**Aim of the task**. Carry on the page about villains who pretend to shoot a film or TV show to hide a crime, picking up right after its last sentence.

Kenneth Cole describing the origins of his shoe store, Kenneth Cole Productions

An evil subtrope where a villain pretends to direct a TV show or film to cover up an evil plan. This has many characteristics in which it seems almost like a Take That! at the TV executives, but usually, it provides an interesting backdrop that can both easily explain away how there's no police suspicion of a crime, and provide a way to trick an innocent bystander into some criminal scheme, again without suspicion.

This can probably also apply to fake directing of media other than television or film, but there haven't yet been any examples yet of using a fake radio program or a video game as a cover-up for crimes in fiction, likely due to the ease of pretending that a crime is actually a scene from a movie or TV show. However, sometimes the villain will explain that It's for a Book.

As per a reason for the hero to get involved in the plot, it is virtually guaranteed that when a villain is causing crimes behind the façade of a nonexistent movie, the part of the criminal in said movie will often fall to the hero of the show, likely causing him having to clear his own name of a crime that he or she didn't know was actually a crime. Or in the other likely scenario, he or she is cast as the main actor/actress in the movie, and the villain tries to kill him or her off with a Death Trap disguised as various accidents or stunts.

Closely related to All Part of the Show. Contrast You Just Ruined the Shot, in which an apparent crime actually is just part of a film shoot. Sister Trope to It's for a Book and We Were Rehearsing a Play.


Examples:

    open/close all folders 

    Anime and Manga 
  • The 24th episode of the PaRappa the Rapper anime has Groober and Gaster deceive Chop Chop Master Onion into aiding in a bank robbery attempt with the cover that they want to film a movie starring Chop Chop Master Onion. Fortunately, PaRappa and friends thwart Groober and Gaster's scheme before they can succeed.

    Comic Books 
  • A Dutch comic about the Beagle Boys had the titular crooks use this method to rob a bank. Unfortunately for them, the bank they choose had already been chosen as location for an actual film shooting that day, so the bank director had prepared a bag of fake money to be used for in the movie.
  • In an early Daredevil comic, criminals show up to try out for parts as themselves. The camera crew and producers thought it was just a show, right up until the robbery.
  • In the Dazzler comic she is recruited to dance in a music video that is a thinly veiled Thriller reference. The director has been engineering stunts to create the appearance that the production was cursed, all to increase publicity for himself; he went so far as to blow up his own car. He set up a scene for the video where the zombie dancers would emerge from their graves, but removed the air hose from Alison's plot so that she would suffocate before having the chance to emerge. She managed to escape anyway, and got a full confession from the director in front of the news crew he'd brought in to witness the "accident".

**Extracted information**.

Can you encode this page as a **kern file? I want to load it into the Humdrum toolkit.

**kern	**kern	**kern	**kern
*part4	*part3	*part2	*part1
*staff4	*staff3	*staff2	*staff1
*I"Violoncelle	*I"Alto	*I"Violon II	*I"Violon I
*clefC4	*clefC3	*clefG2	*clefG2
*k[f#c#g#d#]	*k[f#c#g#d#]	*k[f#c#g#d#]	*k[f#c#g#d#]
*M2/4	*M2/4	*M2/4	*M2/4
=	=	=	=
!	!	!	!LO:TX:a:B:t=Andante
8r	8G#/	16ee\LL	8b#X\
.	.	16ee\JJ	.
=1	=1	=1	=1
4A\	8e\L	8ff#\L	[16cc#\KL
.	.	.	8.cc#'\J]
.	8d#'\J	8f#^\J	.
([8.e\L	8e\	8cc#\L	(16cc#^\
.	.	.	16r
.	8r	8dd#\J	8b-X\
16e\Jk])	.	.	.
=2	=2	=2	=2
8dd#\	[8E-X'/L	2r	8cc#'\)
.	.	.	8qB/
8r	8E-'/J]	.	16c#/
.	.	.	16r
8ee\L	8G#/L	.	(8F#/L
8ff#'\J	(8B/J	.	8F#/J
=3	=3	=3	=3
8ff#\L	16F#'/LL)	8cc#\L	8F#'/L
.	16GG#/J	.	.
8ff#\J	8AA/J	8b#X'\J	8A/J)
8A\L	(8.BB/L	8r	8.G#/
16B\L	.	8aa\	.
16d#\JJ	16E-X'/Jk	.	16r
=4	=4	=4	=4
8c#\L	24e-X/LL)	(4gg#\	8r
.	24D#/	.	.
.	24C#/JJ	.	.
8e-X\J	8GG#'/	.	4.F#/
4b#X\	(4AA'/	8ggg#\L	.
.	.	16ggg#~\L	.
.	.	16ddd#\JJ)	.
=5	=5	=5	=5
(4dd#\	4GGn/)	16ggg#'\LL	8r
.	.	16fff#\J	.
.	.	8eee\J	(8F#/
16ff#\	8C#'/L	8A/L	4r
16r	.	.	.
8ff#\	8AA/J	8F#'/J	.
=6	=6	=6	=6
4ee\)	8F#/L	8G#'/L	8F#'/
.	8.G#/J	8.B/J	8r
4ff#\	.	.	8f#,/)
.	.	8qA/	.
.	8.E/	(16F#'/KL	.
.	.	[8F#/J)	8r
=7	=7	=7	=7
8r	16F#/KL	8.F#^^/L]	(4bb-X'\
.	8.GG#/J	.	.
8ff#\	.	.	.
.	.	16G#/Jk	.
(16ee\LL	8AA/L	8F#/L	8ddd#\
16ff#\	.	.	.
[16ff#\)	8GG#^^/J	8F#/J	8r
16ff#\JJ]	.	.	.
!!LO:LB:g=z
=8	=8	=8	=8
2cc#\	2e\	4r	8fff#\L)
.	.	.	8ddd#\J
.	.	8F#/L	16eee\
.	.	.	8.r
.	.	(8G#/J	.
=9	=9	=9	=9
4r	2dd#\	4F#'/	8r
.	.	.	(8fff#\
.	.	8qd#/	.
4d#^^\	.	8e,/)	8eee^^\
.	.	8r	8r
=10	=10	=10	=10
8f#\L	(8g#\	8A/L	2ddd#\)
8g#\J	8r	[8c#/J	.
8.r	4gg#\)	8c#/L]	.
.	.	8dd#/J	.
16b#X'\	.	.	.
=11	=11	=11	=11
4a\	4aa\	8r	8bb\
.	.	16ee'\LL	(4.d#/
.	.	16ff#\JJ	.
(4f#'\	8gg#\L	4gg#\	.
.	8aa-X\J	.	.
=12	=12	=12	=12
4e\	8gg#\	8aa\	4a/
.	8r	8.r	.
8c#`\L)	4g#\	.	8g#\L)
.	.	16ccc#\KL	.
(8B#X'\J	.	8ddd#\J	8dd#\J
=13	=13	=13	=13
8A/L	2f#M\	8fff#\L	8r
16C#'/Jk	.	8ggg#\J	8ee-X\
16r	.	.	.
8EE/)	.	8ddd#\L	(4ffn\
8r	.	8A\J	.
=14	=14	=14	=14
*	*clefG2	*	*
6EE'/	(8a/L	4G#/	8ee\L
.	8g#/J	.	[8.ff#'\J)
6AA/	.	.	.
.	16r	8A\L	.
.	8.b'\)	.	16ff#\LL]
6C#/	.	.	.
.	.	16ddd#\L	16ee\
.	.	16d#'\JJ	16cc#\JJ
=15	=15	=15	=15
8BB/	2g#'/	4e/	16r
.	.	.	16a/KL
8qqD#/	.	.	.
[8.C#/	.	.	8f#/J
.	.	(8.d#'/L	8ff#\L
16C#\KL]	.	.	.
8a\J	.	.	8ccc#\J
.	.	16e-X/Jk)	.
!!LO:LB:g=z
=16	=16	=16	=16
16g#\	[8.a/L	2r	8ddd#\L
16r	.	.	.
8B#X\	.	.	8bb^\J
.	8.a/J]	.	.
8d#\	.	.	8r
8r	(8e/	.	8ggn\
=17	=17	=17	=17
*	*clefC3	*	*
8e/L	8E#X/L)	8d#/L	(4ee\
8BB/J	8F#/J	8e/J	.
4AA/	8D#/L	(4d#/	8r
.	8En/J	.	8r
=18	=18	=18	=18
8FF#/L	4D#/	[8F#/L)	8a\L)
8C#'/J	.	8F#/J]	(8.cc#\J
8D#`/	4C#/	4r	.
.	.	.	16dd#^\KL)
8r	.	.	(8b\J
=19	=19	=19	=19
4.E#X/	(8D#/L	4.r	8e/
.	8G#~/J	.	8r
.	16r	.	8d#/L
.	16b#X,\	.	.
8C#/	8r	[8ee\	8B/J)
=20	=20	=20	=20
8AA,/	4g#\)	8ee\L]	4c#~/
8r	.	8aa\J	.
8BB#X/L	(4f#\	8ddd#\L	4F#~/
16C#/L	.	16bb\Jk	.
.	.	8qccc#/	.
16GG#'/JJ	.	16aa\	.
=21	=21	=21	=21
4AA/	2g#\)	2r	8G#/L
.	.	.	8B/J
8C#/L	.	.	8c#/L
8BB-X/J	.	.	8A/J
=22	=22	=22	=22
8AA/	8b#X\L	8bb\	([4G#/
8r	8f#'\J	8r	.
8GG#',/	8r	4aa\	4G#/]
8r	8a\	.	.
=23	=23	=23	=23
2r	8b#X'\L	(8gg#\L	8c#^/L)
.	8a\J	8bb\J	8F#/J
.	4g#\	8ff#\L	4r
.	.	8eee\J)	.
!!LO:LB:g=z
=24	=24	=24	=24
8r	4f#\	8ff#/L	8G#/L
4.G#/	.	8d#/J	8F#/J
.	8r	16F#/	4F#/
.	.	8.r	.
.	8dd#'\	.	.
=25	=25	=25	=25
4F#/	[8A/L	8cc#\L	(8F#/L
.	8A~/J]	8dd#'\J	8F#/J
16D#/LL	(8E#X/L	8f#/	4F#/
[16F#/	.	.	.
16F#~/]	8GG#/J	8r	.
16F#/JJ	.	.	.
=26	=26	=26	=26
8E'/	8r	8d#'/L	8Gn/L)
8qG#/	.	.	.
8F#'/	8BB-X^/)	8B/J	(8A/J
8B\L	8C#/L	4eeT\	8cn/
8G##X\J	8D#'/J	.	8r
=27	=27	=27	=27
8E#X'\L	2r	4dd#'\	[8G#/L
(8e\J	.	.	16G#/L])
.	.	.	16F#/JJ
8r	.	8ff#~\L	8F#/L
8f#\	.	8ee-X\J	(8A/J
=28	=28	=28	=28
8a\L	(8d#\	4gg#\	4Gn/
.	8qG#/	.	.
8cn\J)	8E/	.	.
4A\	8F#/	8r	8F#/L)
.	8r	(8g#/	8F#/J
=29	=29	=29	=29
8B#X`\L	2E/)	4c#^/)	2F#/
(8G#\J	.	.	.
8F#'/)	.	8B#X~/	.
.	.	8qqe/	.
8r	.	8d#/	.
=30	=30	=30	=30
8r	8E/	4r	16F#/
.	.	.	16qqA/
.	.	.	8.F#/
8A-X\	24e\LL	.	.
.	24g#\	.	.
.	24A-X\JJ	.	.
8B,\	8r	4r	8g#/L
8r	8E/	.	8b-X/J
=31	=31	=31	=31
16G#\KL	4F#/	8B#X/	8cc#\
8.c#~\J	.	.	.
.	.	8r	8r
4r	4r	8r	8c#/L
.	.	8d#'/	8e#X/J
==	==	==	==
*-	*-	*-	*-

**The reply**.
  • Deadpool deals with one of these in a short story called Game of Death. Turns out it was the son of the man who sent him to the island in the first place. He lets his employer live, despite sending him into a death trap...but not after scaring the crap out of the old guy.
  • In an early issue of the Fantastic Four, Namor bought a movie studio, and then hired the FF to be stars in his "movie". It was all a scheme to split each male member from the team to either face a death trap or Namor alone. Of course they survived and took him down together.
  • Happened in Nick Knatterton once.
  • A plot like this was how the Green Goblin was introduced in The Amazing Spider-Man.
    • A few years after the Goblin story, Mysterio and the Wizard teamed up to defeat Spidey and the Human Torch by hiring them to appear in a movie.
  • There was a Silver Age issue of Superman built on this theme. Apparently, Superboy had foiled a robbery using this scheme, but the bank robbers had used real film and caught Superboy changing from his secret identity! When the criminals get out of jail years later, all they have to do is get the film and sell it to the highest bidder! Only a clever ruse can keep Superman's secret safe from the criminals of the world and girl reporter Lois Lane!
  • In the Tintin universe, Cosmos Pictures is a film production company used as a front for the criminal activities of Mr. Rastapopoulos.
  • Wonder Woman:
    • Sensation Comics includes an Etta Candy and her Holliday Girls story in which a bitter man uses his work in cosmetics in the film industry to scar and maim women working on a handful of films which he is working on.
    • In Vol 1 a spoiled actress tries to arrange the deaths of her competitors during filming by sabotaging a plane so that a faked controlled crash becomes a real deadly one.
    • In one Vol 3 story, the Queen of Fables first pulls Kill and Replace on a Hollywood producer named Laney Kirswel. Using Laney's identity, she launched a project for an unauthorized and highly inaccurate and slanderous Wonder Woman biography. Her goal was to both ruin Wonder Woman's reputation and to annoy her enough that she would show up on set to protest, at which point the Queen trapped and tried to kill her.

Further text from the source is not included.